*DESCRIPTION OF THE TASK*
The records below are to be reproduced word for word.

*DATA SUPPLIED*
----------------------------------------

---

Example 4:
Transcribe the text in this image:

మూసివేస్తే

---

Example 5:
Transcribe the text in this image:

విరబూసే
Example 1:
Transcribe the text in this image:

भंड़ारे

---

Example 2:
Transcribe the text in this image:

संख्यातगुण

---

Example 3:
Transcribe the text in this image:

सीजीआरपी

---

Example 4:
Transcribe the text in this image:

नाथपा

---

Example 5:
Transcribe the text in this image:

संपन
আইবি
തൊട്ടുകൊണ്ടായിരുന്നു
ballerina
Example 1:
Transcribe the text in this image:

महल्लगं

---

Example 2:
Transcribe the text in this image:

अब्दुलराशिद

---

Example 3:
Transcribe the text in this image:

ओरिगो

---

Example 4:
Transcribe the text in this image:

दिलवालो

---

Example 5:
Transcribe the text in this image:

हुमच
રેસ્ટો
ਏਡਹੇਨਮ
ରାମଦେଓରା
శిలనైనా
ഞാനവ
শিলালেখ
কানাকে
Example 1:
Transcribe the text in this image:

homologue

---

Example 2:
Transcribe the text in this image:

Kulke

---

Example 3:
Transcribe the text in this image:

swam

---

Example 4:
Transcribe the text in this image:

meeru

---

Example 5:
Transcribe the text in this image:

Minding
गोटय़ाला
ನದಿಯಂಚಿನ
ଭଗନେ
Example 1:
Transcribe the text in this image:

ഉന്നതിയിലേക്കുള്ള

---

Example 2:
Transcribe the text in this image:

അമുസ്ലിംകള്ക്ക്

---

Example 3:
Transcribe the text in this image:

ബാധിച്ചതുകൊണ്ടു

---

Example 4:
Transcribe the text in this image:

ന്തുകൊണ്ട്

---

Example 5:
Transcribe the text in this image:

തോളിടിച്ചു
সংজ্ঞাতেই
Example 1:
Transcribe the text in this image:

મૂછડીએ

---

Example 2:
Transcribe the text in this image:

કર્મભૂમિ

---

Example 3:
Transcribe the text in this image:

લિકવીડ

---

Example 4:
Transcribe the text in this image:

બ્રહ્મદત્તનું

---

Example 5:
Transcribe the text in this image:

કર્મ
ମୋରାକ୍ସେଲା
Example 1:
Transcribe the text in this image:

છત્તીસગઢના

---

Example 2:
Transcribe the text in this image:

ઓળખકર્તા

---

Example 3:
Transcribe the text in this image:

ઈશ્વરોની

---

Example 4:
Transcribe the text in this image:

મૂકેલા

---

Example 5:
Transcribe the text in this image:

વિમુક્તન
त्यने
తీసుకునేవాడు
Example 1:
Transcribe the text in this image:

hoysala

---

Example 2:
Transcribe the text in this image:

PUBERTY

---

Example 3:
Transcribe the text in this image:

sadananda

----------------------------------------

*RESPONSE AREA*
---

Example 4:
Transcribe the text in this image:

మూసివేస్తే

---

Example 5:
Transcribe the text in this image:

విరబూసే
Example 1:
Transcribe the text in this image:

भंड़ारे

---

Example 2:
Transcribe the text in this image:

संख्यातगुण

---

Example 3:
Transcribe the text in this image:

सीजीआरपी

---

Example 4:
Transcribe the text in this image:

नाथपा

---

Example 5:
Transcribe the text in this image:

संपन
আইবি
തൊട്ടുകൊണ്ടായിരുന്നു
ballerina
Example 1:
Transcribe the text in this image:

महल्लगं

---

Example 2:
Transcribe the text in this image:

अब्दुलराशिद

---

Example 3:
Transcribe the text in this image:

ओरिगो

---

Example 4:
Transcribe the text in this image:

दिलवालो

---

Example 5:
Transcribe the text in this image:

हुमच
રેસ્ટો
ਏਡਹੇਨਮ
ରାମଦେଓରା
శిలనైనా
ഞാനവ
শিলালেখ
কানাকে
Example 1:
Transcribe the text in this image:

homologue

---

Example 2:
Transcribe the text in this image:

Kulke

---

Example 3:
Transcribe the text in this image:

swam

---

Example 4:
Transcribe the text in this image:

meeru

---

Example 5:
Transcribe the text in this image:

Minding
गोटय़ाला
ನದಿಯಂಚಿನ
ଭଗନେ
Example 1:
Transcribe the text in this image:

ഉന്നതിയിലേക്കുള്ള

---

Example 2:
Transcribe the text in this image:

അമുസ്ലിംകള്ക്ക്

---

Example 3:
Transcribe the text in this image:

ബാധിച്ചതുകൊണ്ടു

---

Example 4:
Transcribe the text in this image:

ന്തുകൊണ്ട്

---

Example 5:
Transcribe the text in this image:

തോളിടിച്ചു
সংজ্ঞাতেই
Example 1:
Transcribe the text in this image:

મૂછડીએ

---

Example 2:
Transcribe the text in this image:

કર્મભૂમિ

---

Example 3:
Transcribe the text in this image:

લિકવીડ

---

Example 4:
Transcribe the text in this image:

બ્રહ્મદત્તનું

---

Example 5:
Transcribe the text in this image:

કર્મ
ମୋରାକ୍ସେଲା
Example 1:
Transcribe the text in this image:

છત્તીસગઢના

---

Example 2:
Transcribe the text in this image:

ઓળખકર્તા

---

Example 3:
Transcribe the text in this image:

ઈશ્વરોની

---

Example 4:
Transcribe the text in this image:

મૂકેલા

---

Example 5:
Transcribe the text in this image:

વિમુક્તન
त्यने
తీసుకునేవాడు
Example 1:
Transcribe the text in this image:

hoysala

---

Example 2:
Transcribe the text in this image:

PUBERTY

---

Example 3:
Transcribe the text in this image:

sadananda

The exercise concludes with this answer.